TACC Stats is an automated resource-usage monitoring and analysis package.
GNU Lesser General Public License v2.1
41 stars 15 forks source link

Integrate NVIDIA libraries for accellerators #22

Open stephenlienharrell opened 1 year ago

stephenlienharrell commented 1 year ago

https://docs.nvidia.com/datacenter/dcgm/latest/user-guide/feature-overview.html

^^^ library

stephenlienharrell commented 1 year ago

Branch for this issue: https://github.com/TACC/tacc_stats/tree/dcgm_support

stephenlienharrell commented 1 year ago

Using this document to see what metrics Cazes wants: https://github.com/NVIDIA/dcgm-exporter/blob/main/etc/dcp-metrics-included.csv

(From Cazes:) From the PCI section, I’d like to keep track of bytes moved over the PCI bus.  We probably need to talk to NVidia on on this one because I don’t know how retries factors in.  If it doesn’t, then just keep track of bytes transmitted/recevied.  It’s allso not clear which direction is transmit/receive.

PCIE

DCGM_FI_DEV_PCIE_TX_THROUGHPUT counter Total number of bytes transmitted through PCIe TX (in KB) via NVML.

DCGM_FI_DEV_PCIE_RX_THROUGHPUT counter Total number of bytes received through PCIe RX (in KB) via NVML.

DCGM_FI_DEV_PCIE_REPLAY_COUNTER counter Total number of PCIe retries.

In a similar vein, I’d like to see what bandwidth we’re getting across the PCIe bus:

DCGM_FI_PROF_PCIE_TX_BYTES gauge The rate of data transmitted over the PCIe bus - including both protocol headers and data payloads - in bytes per second.

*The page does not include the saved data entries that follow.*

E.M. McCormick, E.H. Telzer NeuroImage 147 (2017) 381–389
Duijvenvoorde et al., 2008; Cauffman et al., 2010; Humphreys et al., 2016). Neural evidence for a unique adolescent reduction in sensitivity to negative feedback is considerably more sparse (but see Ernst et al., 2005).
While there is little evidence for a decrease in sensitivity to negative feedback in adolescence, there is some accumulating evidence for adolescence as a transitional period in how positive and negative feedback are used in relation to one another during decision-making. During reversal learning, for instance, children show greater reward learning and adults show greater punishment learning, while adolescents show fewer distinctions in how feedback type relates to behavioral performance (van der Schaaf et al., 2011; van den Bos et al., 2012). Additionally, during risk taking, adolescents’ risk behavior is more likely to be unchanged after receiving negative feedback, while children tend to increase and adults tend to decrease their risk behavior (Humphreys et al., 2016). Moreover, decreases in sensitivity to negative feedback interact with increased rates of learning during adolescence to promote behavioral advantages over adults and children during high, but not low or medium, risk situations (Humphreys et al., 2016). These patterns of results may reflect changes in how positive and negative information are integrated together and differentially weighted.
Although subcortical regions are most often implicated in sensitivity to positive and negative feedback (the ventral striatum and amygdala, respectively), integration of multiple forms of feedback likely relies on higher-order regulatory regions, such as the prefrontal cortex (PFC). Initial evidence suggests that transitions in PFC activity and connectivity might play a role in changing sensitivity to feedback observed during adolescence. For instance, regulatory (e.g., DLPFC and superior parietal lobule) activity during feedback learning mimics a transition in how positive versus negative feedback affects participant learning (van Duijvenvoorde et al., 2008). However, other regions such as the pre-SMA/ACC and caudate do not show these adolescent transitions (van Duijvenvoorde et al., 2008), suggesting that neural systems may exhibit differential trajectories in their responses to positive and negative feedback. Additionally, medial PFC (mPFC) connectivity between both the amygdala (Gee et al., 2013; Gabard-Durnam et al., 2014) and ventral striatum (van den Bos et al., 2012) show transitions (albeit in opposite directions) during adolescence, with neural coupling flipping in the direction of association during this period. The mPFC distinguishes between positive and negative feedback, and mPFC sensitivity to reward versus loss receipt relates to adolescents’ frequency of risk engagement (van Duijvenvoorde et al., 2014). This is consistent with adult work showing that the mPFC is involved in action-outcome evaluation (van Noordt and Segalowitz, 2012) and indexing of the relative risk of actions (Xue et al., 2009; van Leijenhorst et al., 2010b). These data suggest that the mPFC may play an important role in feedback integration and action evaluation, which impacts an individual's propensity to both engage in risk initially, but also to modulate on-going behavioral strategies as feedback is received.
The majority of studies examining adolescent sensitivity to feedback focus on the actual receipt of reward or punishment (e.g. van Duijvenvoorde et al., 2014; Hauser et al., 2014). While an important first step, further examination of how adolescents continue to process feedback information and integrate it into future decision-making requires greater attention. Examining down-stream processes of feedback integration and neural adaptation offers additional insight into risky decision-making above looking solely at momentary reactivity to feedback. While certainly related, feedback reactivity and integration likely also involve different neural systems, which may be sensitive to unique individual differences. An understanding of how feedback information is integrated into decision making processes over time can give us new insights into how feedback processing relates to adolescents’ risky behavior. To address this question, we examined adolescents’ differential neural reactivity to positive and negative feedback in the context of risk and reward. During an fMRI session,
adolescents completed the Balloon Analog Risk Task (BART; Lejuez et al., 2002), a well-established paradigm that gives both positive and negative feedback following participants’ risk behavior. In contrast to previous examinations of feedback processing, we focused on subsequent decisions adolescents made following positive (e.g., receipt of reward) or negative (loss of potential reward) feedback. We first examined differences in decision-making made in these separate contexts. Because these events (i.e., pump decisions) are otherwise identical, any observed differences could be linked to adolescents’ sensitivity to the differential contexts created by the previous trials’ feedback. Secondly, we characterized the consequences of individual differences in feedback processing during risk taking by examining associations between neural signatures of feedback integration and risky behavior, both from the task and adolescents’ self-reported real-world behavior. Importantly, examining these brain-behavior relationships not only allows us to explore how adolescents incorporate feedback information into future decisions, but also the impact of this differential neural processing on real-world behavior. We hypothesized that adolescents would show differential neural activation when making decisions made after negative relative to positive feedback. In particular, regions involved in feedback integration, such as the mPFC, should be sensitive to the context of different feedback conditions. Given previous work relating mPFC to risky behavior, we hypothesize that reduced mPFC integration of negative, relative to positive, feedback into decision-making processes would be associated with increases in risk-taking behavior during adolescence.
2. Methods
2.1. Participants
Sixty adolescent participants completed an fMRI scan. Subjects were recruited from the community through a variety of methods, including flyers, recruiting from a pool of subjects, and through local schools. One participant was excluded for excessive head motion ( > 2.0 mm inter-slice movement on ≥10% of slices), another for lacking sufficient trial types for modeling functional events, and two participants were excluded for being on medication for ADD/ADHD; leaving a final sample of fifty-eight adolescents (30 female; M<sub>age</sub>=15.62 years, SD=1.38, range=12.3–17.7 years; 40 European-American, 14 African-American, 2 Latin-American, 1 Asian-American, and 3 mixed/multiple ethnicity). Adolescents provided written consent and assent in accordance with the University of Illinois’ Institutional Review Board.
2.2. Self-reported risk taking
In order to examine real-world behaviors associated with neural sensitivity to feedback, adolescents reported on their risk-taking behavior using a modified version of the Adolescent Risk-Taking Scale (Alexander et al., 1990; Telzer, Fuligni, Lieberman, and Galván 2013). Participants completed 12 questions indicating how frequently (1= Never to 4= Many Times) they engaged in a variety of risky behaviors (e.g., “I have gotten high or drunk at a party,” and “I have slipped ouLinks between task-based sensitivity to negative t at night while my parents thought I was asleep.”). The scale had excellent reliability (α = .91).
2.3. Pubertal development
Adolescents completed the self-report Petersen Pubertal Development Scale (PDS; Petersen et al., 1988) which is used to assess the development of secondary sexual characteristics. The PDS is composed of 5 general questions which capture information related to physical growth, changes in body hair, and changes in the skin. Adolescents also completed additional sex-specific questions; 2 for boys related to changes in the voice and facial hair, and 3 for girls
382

DCGM_FI_PROF_PCIE_RX_BYTES gauge The rate of data received over the PCIe bus - including both protocol headers and data payloads - in bytes per second.

And finally, are the tensor cores being used:

DCGM_FI_PROF_PIPE_TENSOR_ACTIVE gauge Ratio of cycles the tensor (HMMA) pipe is active (in %).

I don’t see a metric to measure memory bandwidth from the HBM.

These values should tell us how well the GPU is being used and whether or not the tensor cores are being used.  I don’t expect to see them used unless it’s a pytorch or tf job.

We should also be able to tell if the GPU is spending more time moving data than calculating.